| Available data |
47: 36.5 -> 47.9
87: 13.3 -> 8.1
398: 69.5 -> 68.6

---

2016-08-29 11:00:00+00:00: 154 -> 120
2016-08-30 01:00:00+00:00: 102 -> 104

| What needs to be done |
All lines above from the line with "2016-08-29 11:00:00+00:00: 154 -> 120" through the line with "2016-08-30 01:00:00+00:00: 102 -> 104", both included, are to be set down exactly, with nothing else.

| Final answer |
2016-08-29 11:00:00+00:00: 154 -> 120
2016-08-30 01:00:00+00:00: 102 -> 104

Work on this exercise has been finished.